> _TAREAS Y EJERCICIOS_:
**a.** Según el texto sobre la causa penal contra Branka Motor, ¿a cuánto asciende el perjuicio económico estimado?
**b.** Continúa el texto sobre la causa penal contra Branka Motor a partir de su última oración.

> _EXTRACTO DE PÁGINA_:

--------------------------------

El expediente penal contra la firma Branka Motor avanzó con la homologación de un acuerdo de juicio abreviado que fijó la pena de cinco años de prisión efectiva para los tres imputados en la causa por estafas. A pesar del fallo condenatorio, el panorama para las víctimas continúa marcado por la incertidumbre económica respecto a la posibilidad de recuperar los fondos invertidos.
Un perjuicio millonario y escaso patrimonio para ejecutar
La abogada querellante María Filomena Noriega detalló que la causa concentra 365 denuncias formales y que el monto del perjuicio económico asciende a un estimado de $522 millones. Tras la resolución de la vía penal —cuyos fundamentos completos se darán a conocer el próximo martes—, los damnificados analizan la viabilidad de iniciar demandas en el fuero civil.
Sin embargo, las investigaciones patrimoniales realizadas sobre los condenados arrojan escasas posibilidades de cobro. Las medidas judiciales aplicadas sobre cuentas bancarias y entidades financieras no detectaron fondos disponibles, registrándose únicamente dos vehículos a nombre de los imputados.

--------------------------------

> _ENTRADAS SELECCIONADAS_:

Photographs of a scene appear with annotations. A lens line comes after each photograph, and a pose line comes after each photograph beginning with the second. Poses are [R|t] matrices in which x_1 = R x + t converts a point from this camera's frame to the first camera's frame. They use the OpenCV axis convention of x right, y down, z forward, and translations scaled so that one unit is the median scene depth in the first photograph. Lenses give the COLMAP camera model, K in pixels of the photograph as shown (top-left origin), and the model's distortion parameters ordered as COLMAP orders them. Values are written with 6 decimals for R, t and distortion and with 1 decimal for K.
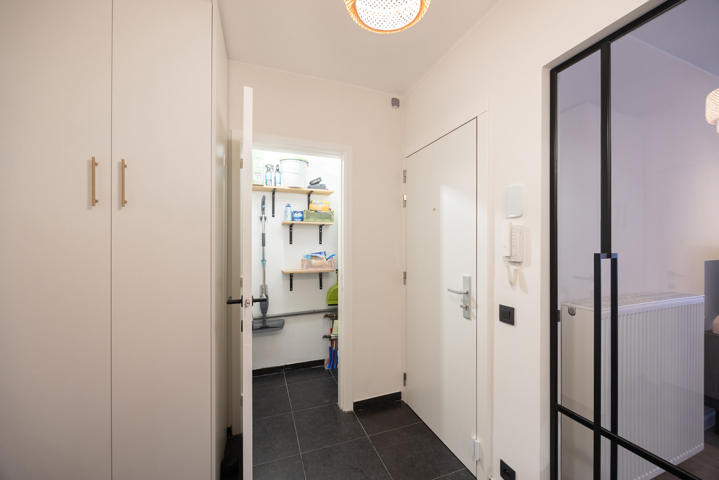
lens RADIAL K [[279.8, 0, 361.0], [0, 279.8, 247.7], [0, 0, 1]] dist [-0.000143, -0.000033]
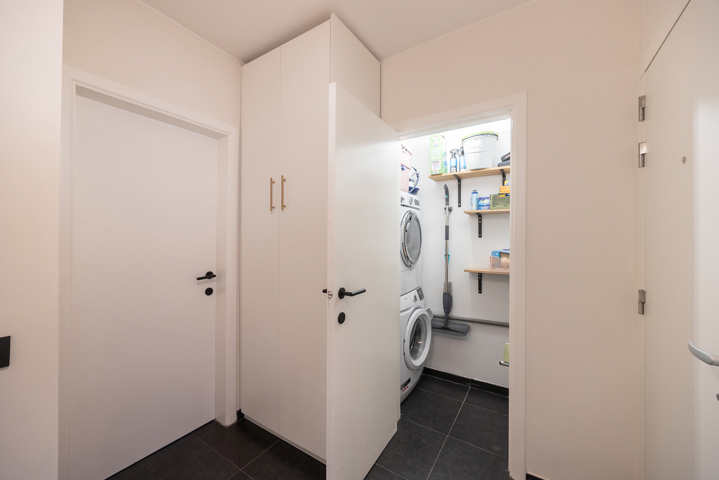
lens RADIAL K [[281.6, 0, 359.5], [0, 281.6, 240.0], [0, 0, 1]] dist [0.000264, -0.000022]
pose [[0.596759, 0.007424, -0.802386, 0.219900], [-0.012354, 0.999924, 0.000064, -0.001283], [0.802326, 0.009875, 0.596805, 0.216778]]
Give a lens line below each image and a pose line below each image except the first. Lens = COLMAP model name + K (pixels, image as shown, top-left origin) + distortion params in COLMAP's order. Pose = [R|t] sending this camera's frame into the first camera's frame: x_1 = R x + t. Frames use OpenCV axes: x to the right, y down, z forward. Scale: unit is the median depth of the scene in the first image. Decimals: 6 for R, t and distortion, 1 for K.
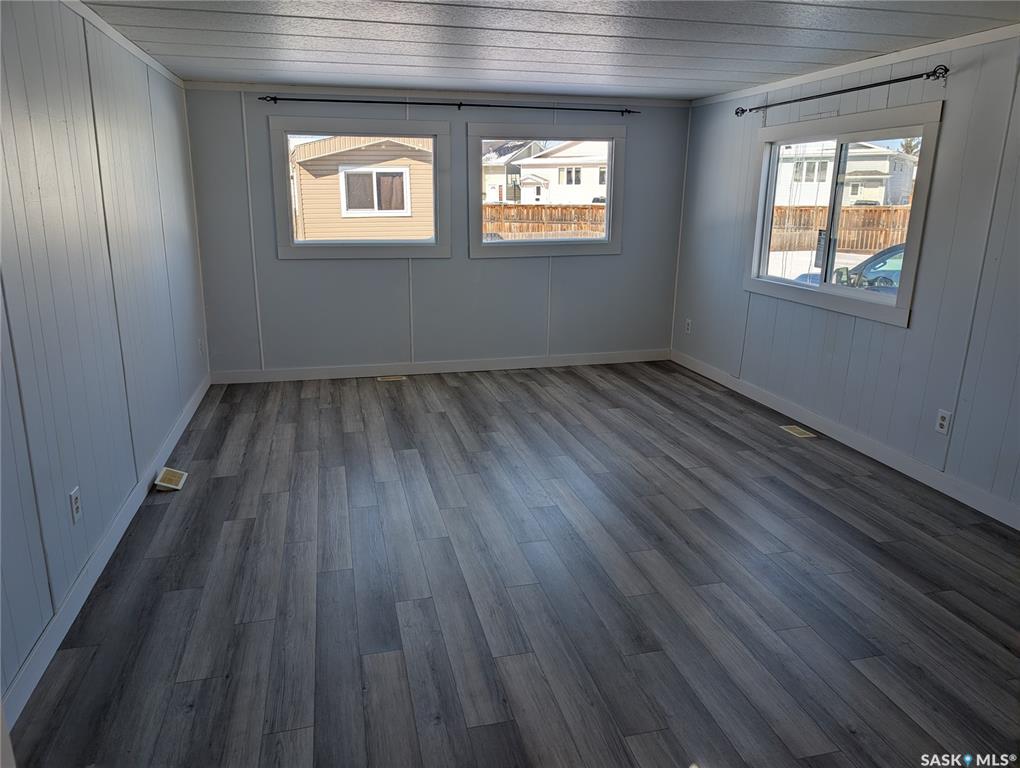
lens RADIAL K [[725.7, 0, 506.7], [0, 725.7, 379.2], [0, 0, 1]] dist [0.029790, -0.032337]
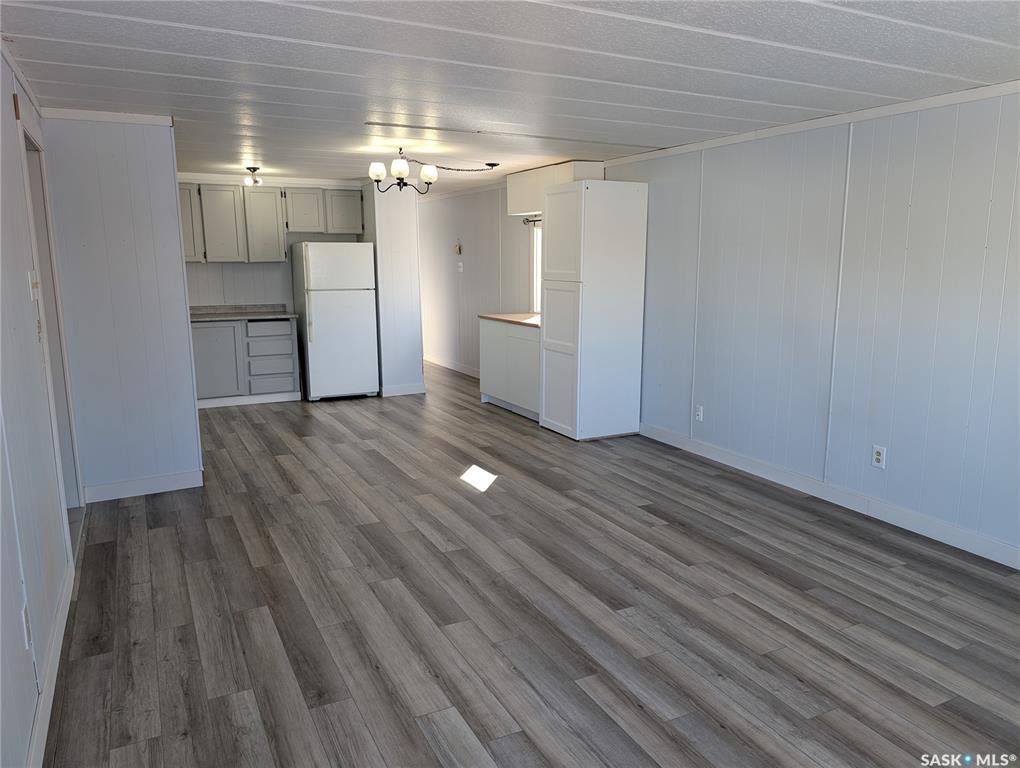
lens RADIAL K [[725.7, 0, 501.8], [0, 725.7, 379.4], [0, 0, 1]] dist [0.029790, -0.032337]
pose [[-0.974166, 0.023951, -0.224558, 0.404645], [-0.070697, 0.912036, 0.403970, -0.427676], [0.214481, 0.409409, -0.886782, 1.715758]]
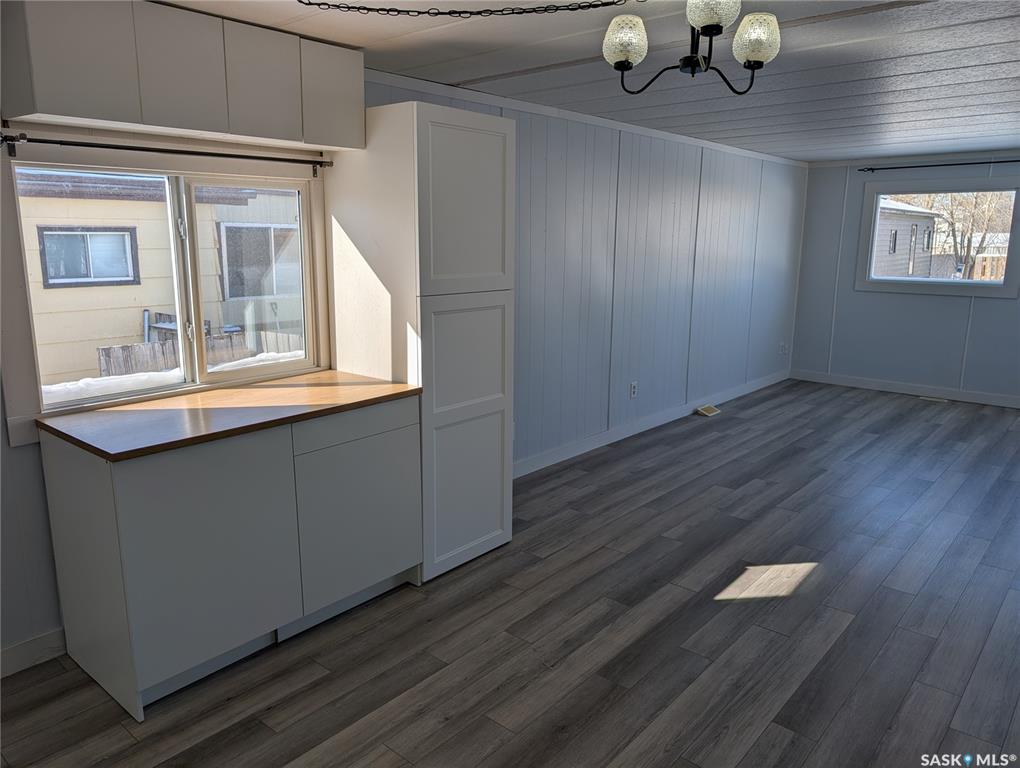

--------------------------------

> _RESPUESTAS_:
**a.** A un estimado de $522 millones.

**b.**
Compromisos incumplidos y el perfil de las víctimas
Durante la tramitación de la causa se exploró una instancia de reparación económica mediante un acuerdo de pago en cuotas ofrecido por los acusados, pero el convenio no prosperó debido a que la parte imputada no llegó a concretar el primer depósito estipulado.
La representación legal de las víctimas indicó que el impacto económico afectó a sectores de clase media y trabajadora, incluidos jóvenes que buscaban adquirir su primer vehículo. Ante la falta de activos detectados a nombre de los condenados y el desgaste propio del proceso judicial, diversos damnificados han manifestado la decisión de no continuar con acciones civiles de reclamo.